The recipe-descriptor format and parser — shared plumbing for every surface that loads recipes. A recipe is a single .md file: flat frontmatter declaring a parameterised procedure (typed inputs → instructions → a result), plus an instruction body. A host compiles it to a chat-time tool, an MCP prompt, or runs it inline.

Zero runtime dependencies. The parser is hand-written (no YAML dep), matching the descriptor convention used across the foundation.

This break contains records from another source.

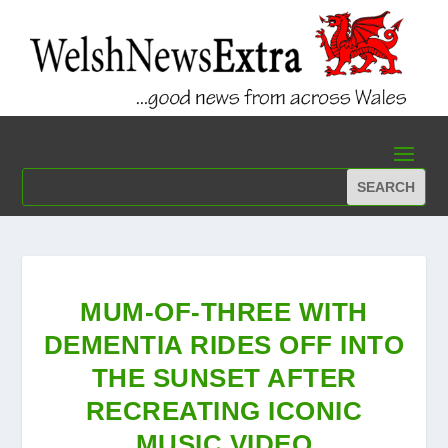
MUM-OF-THREE WITH
DEMENTIA RIDES OFF INTO
THE SUNSET AFTER
RECREATING ICONIC
MUSIC VIDEO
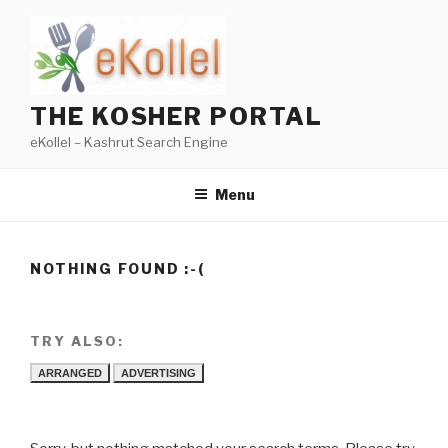
Skip
to
content
THE KOSHER PORTAL
eKollel – Kashrut Search Engine
Menu
NOTHING FOUND :-(
TRY ALSO:
ARRANGED
ADVERTISING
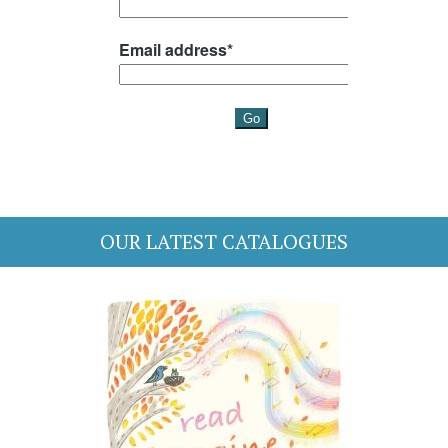
OUR LATEST CATALOGUES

This package is the plumbing, not the content. The recipes themselves (the instructions an LLM runs) live wherever a project keeps them — typically a guardrails repo — and are loaded at runtime. A different corpus is a different set of recipes, with no code change.

Install

npm install @verevoir/recipes

The format

---
id: analyse_contract_risk
name: Analyse Contract Risk
description: Surface risky clauses with severity and mitigations.
tags: [contract, risk, legal]
model_class: reasoning
inputs:
  - contract_text: string (required) — the full contract text to analyse
  - party: string — which party you are advising
output: contract-risk — risk findings with severity, rationale, and mitigations
---
You are a commercial contracts risk reviewer. Identify risky clauses…
  • id (required) — canonical id; must equal the filename stem.
  • name, description (required) — human label + one-line summary.
  • tags — inline list, for discovery.
  • model_classreasoning (default) or extraction; the tier an inline run uses.
  • inputs — block list of - <name>: <type> (required) — <description>. Type defaults to string; (required) is optional; the em-dash (or --) precedes the description.
  • output<kind> — <description> of what the recipe produces.
  • handler — when set, the recipe is deterministic code (e.g. fetch_url), not a reasoning prompt.
  • agent — optional A2A endpoint an executor may delegate to.
  • The body after the closing --- is the instructions.

Usage

import { parseSkill, isReasoningSkill, renderSkillPrompt } from '@verevoir/recipes';

const recipe = parseSkill('analyse_contract_risk', markdown);

// Reasoning recipes are the ones worth exposing as a prompt / inline tool;
// handler-backed ones are deterministic code the host usually already has.
if (isReasoningSkill(recipe)) {
  // Render the prompt a host model executes: instructions + supplied inputs.
  const prompt = renderSkillPrompt(recipe, { contract_text: text });
  // → feed `prompt` to your model, or wrap as an MCP prompt / chat tool.
}

parseSkill throws SkillParseError on a malformed descriptor (no frontmatter fence, missing required field, or an id that doesn't match the filename).

API

  • parseSkill(idHint: string, raw: string): SkillDescriptor — parse one descriptor.
  • isReasoningSkill(skill: SkillDescriptor): boolean — true when there's no native handler.
  • renderSkillPrompt(skill, args): string — instructions + the supplied non-empty inputs.
  • Types: SkillDescriptor, SkillInput, SkillInputType, SkillModelClass, SkillParseError.

Naming

The function/type names keep the Skill* prefix (the descriptors originated as Agent-Oriented-Architecture "skills"); the package is named recipes to avoid collision with the host's capability concept and with model-provider "Skills".

Docs

  • Model matrix smoke test — a periodic, low-cost check that the capability/practice mechanism is hooked and behaves consistently across providers (Anthropic / Google / Mistral / SambaNova). A smoke test of the mechanism, not a model benchmark.